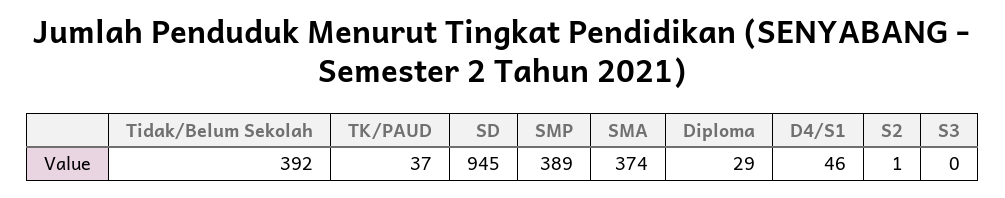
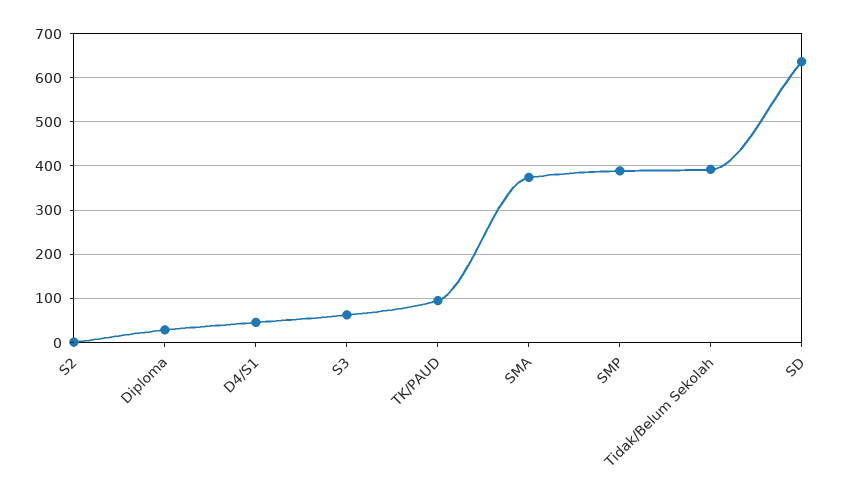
TK/PAUD: 37 -> 100
SD: 945 -> 640
S3: 0 -> 60

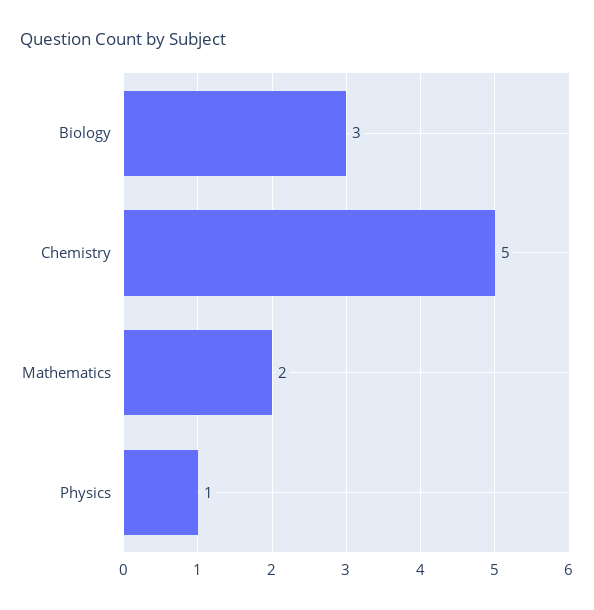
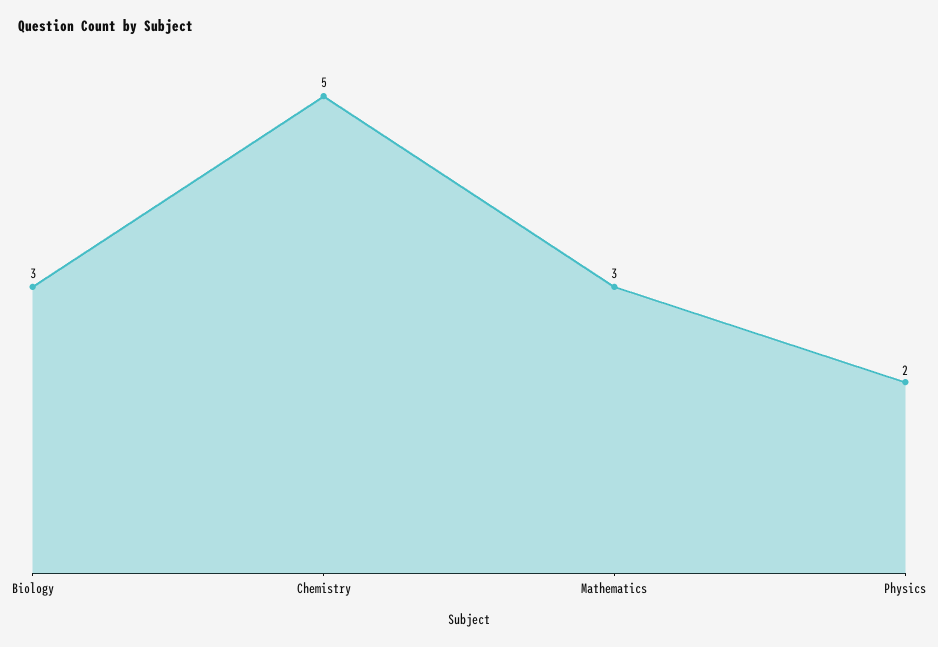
Mathematics: 2 -> 3
Physics: 1 -> 2

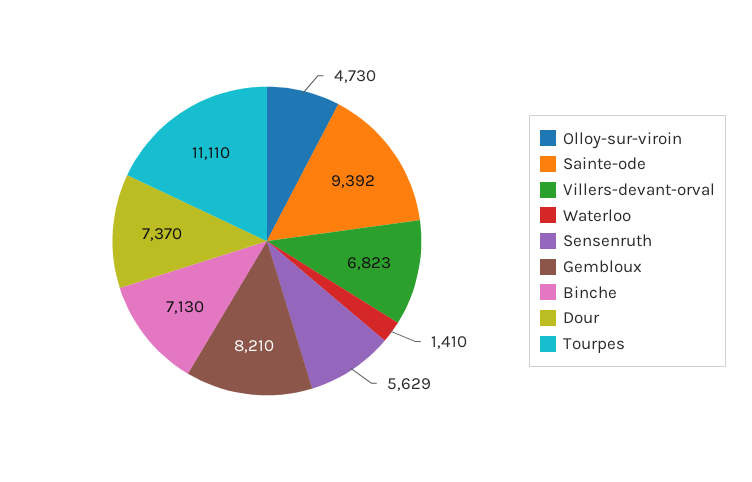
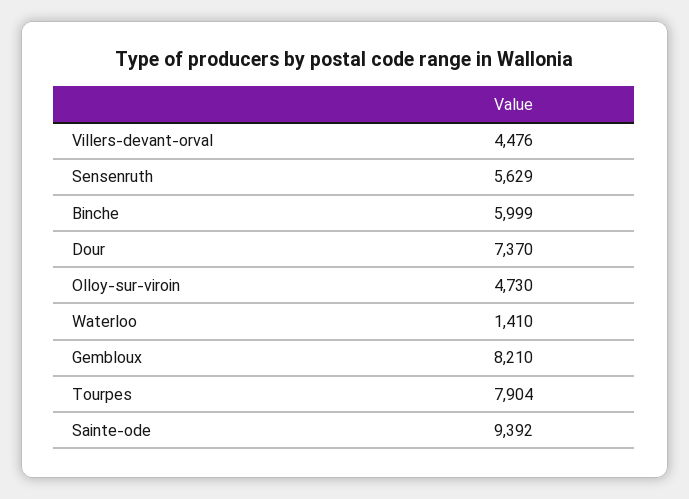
Villers-devant-orval: 6823 -> 4476
Binche: 7130 -> 5999
Tourpes: 11110 -> 7904

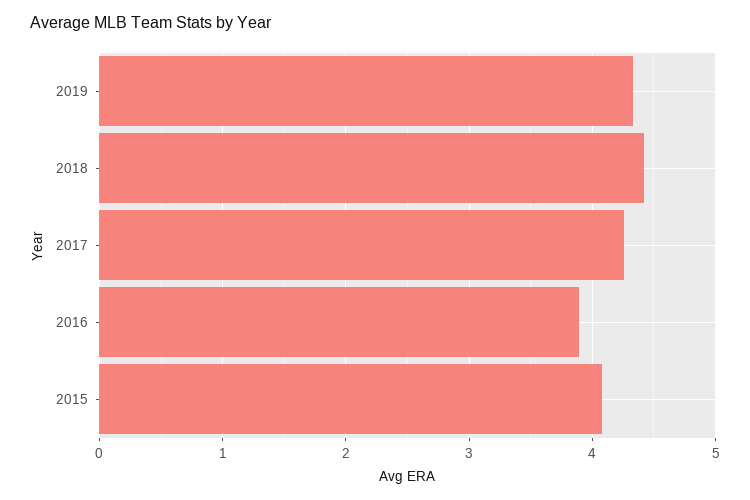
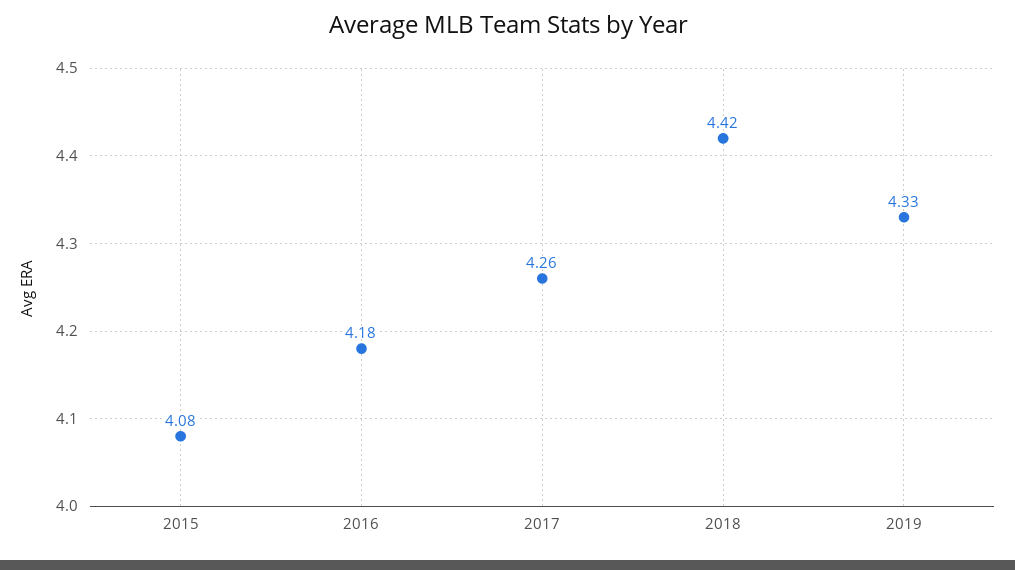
2016: 3.9 -> 4.18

---*---

Write each entry again exactly, minus any images.

TK/PAUD: 37 -> 100
SD: 945 -> 640
S3: 0 -> 60

Mathematics: 2 -> 3
Physics: 1 -> 2

Villers-devant-orval: 6823 -> 4476
Binche: 7130 -> 5999
Tourpes: 11110 -> 7904

2016: 3.9 -> 4.18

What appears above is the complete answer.